Tuesday, December 20, 2016

Still Life with Tornado




Still Life With Tornado by A.S. King

At sixteen, Sarah has lost her ability to create artwork.  Her best friend Carmen is drawing tornadoes.  She tells Sarah that it is not a picture of the tornado itself, but of everything it scoops up and carries inside.  This metaphor for Sarah’s life allows us to see the chaos more clearly.  Sarah’s older brother has moved away and is no longer speaking to anyone in the family.  She would like to reach out to him, but cannot.  She refuses to go to school, and wanders the streets of Philadelphia, meets a homeless man, goes to an abandoned school- and then meets her ten-year-old self, her twenty-three-year-old self, and her forty-year-old self. 

This is more than a little confusing for the reader. Is Sarah crazy?  

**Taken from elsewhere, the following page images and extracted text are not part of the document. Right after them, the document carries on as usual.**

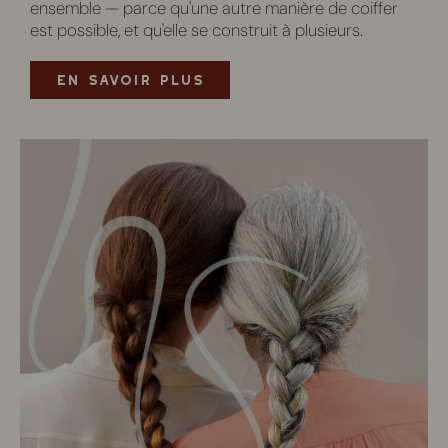
ensemble — parce qu'une autre manière de coiffer
est possible, et qu'elle se construit à plusieurs.
EN SAVOIR PLUS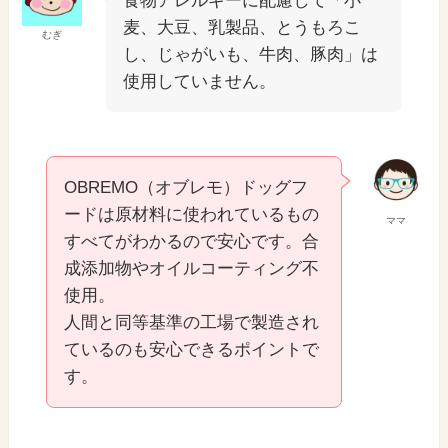
食物アレルギーに配慮して「小
麦、大豆、乳製品、とうもろこ
むぎ
し、じゃがいも、牛肉、豚肉」は
使用していません。
OBREMO（オブレモ）ドッグフ
ードは原材料に使われているもの
ママ
すべてがわかるので安心です。合
成添加物やオイルコーティング不
使用。
人間と同等基準の工場で製造され
ているのも安心できるポイントで
す。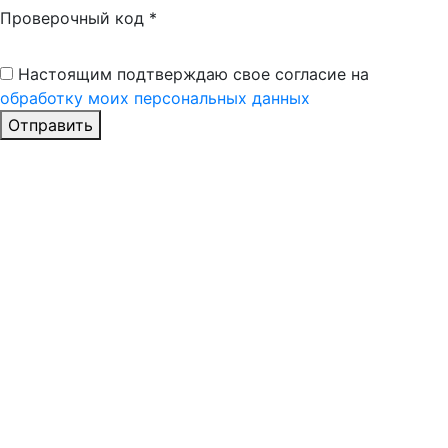
Проверочный код
*
Настоящим подтверждаю свое согласие на
обработку моих персональных данных
Отправить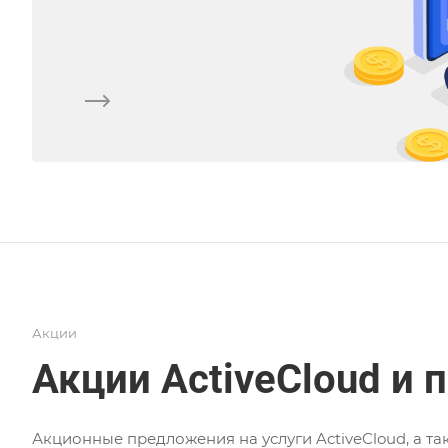
Акции
Акции ActiveCloud и 
Акционные предложения на услуги ActiveCloud, а т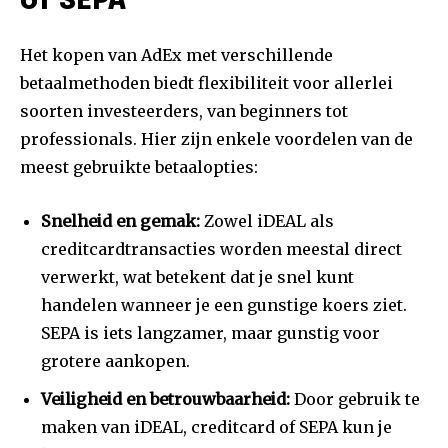
of SEPA
Het kopen van AdEx met verschillende
betaalmethoden biedt flexibiliteit voor allerlei
soorten investeerders, van beginners tot
professionals. Hier zijn enkele voordelen van de
meest gebruikte betaalopties:
Snelheid en gemak:
Zowel iDEAL als
creditcardtransacties worden meestal direct
verwerkt, wat betekent dat je snel kunt
handelen wanneer je een gunstige koers ziet.
SEPA is iets langzamer, maar gunstig voor
grotere aankopen.
Veiligheid en betrouwbaarheid:
Door gebruik te
maken van iDEAL, creditcard of SEPA kun je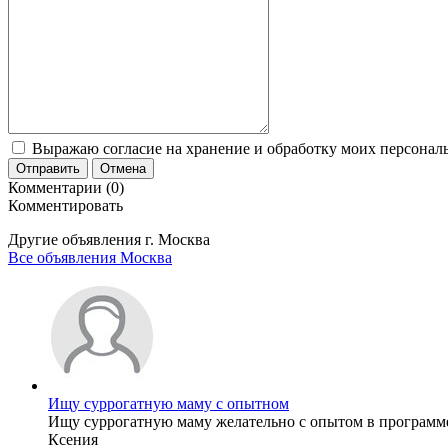
Выражаю согласие на хранение и обработку моих персональ
Отправить
Отмена
Комментарии (0)
Комментировать
Другие объявления г.
Москва
Все объявления Москва
Ищу суррогатную маму с опытном
Ищу суррогатную маму желательно с опытом в программе.
Ксения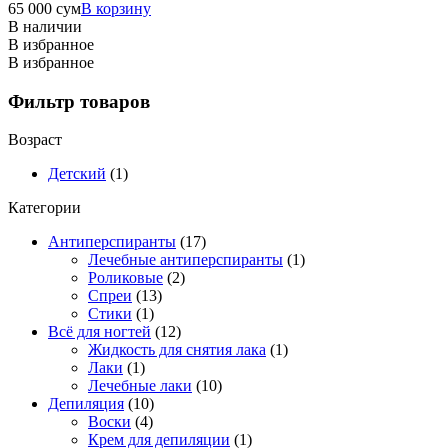
65 000
сум
В корзину
В наличии
В избранное
В избранное
Фильтр товаров
Возраст
Детский
(1)
Категории
Антиперспиранты
(17)
Лечебные антиперспиранты
(1)
Роликовые
(2)
Спреи
(13)
Стики
(1)
Всё для ногтей
(12)
Жидкость для снятия лака
(1)
Лаки
(1)
Лечебные лаки
(10)
Депиляция
(10)
Воски
(4)
Крем для депиляции
(1)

Certainly she thinks she is.   Does she need a psychologist?  Should we just quit reading and toss the book as silly?  All of the Sarahs have information that Sarah needs to move on with her life.  Especially ten-year-old Sarah, who helps Sarah remember what happened before her brother left.  Then her mother also meets and talks to ten-year-old Sarah while Sarah is present. 

Somehow it just works:  all the Sarahs become magic that everyone simply accepts.  The plot device has been used before, and we accept it too, though.  We know Sarah has been lying to herself and want to see her pull through.   Sarah is a complex character, as is her mother, when King allows her into the plot.  If you can’t accept the magic, you probably won’t like the book.  For the rest of us, the story IS the tornado, and the characters worth the read.  This is a book that will make you think.